[Recorded data]
__________________________________________________
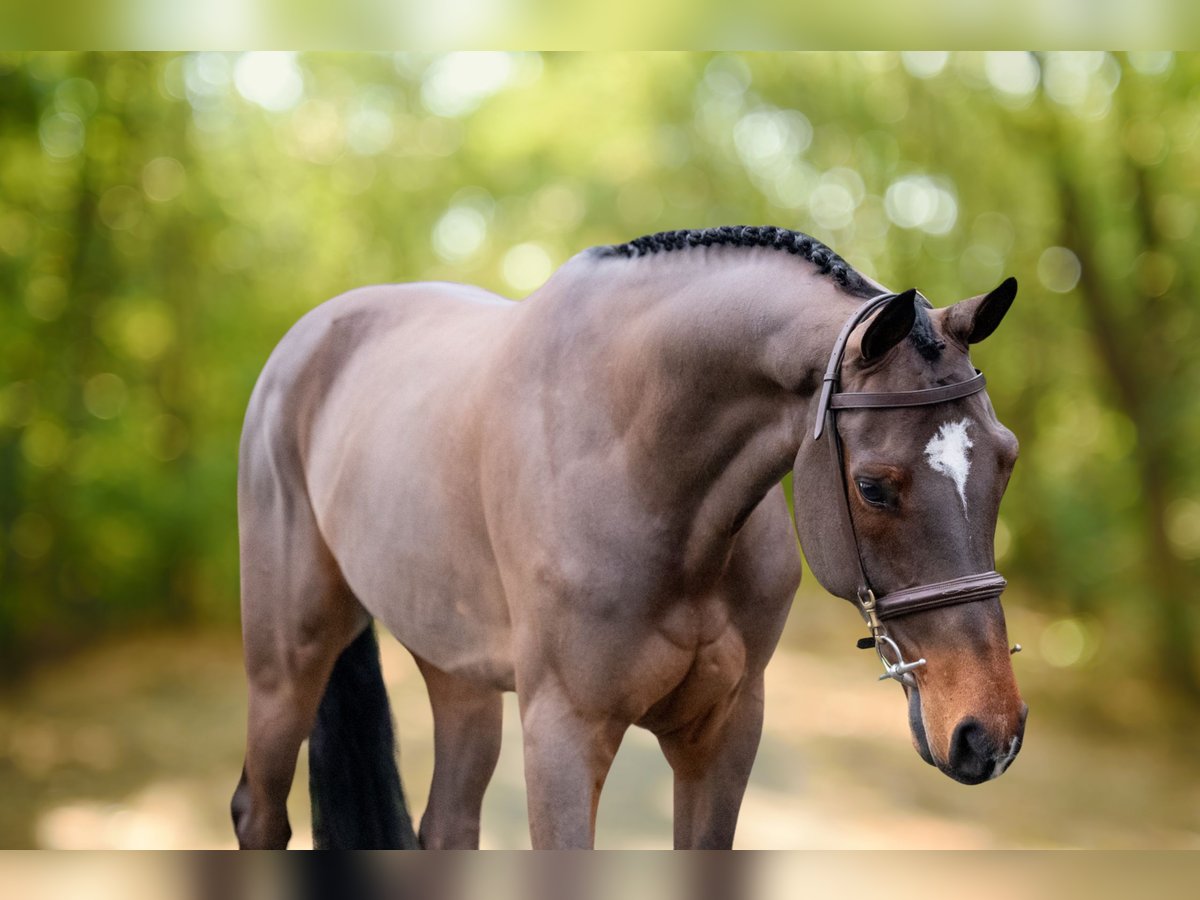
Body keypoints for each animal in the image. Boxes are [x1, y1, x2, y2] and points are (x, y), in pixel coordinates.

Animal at [229, 225, 1027, 854]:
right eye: (872, 486)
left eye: (1006, 458)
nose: (990, 734)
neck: (640, 465)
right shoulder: (563, 735)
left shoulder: (725, 731)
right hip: (288, 662)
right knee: (258, 811)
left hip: (457, 674)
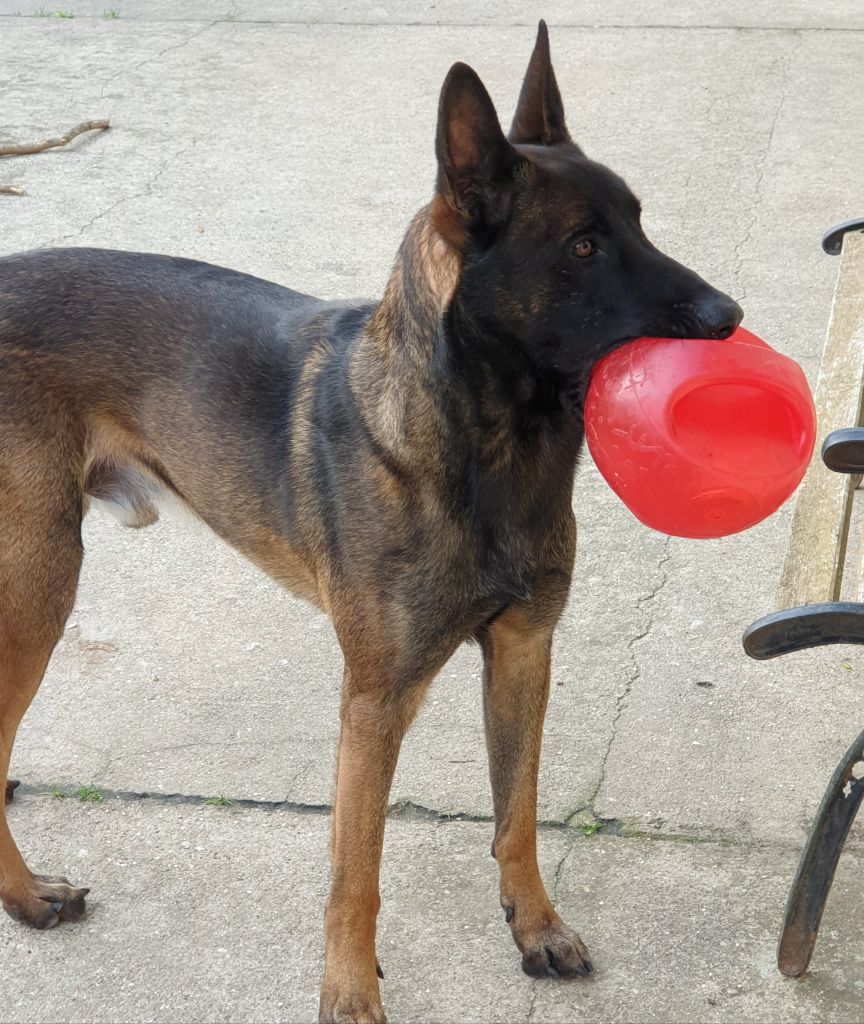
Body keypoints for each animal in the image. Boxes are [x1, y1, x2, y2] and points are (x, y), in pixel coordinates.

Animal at [0, 21, 741, 1024]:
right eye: (585, 246)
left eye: (638, 221)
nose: (730, 316)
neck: (483, 444)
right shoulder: (374, 700)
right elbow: (357, 871)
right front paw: (349, 993)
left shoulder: (523, 652)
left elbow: (518, 813)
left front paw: (536, 927)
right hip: (39, 589)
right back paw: (26, 898)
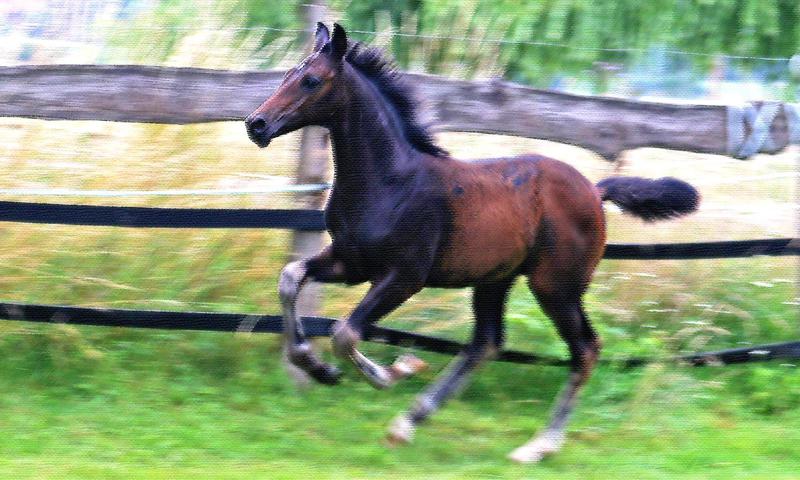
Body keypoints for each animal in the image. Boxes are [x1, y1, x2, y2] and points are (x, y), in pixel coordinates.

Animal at [245, 23, 699, 463]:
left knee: (584, 349)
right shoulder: (350, 263)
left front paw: (395, 372)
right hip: (496, 279)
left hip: (556, 286)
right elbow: (290, 278)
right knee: (487, 343)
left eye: (311, 81)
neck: (390, 180)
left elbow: (345, 333)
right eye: (286, 75)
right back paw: (409, 423)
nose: (256, 124)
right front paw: (319, 368)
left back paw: (539, 446)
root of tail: (594, 189)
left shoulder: (404, 276)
__________________________________________________
* _What you should do_:
Could you retype exactly the lines from the one containing "right front paw: (319, 368)" through the final line of the data above, and no others?

* _Exercise answer_:
right front paw: (319, 368)
left back paw: (539, 446)
root of tail: (594, 189)
left shoulder: (404, 276)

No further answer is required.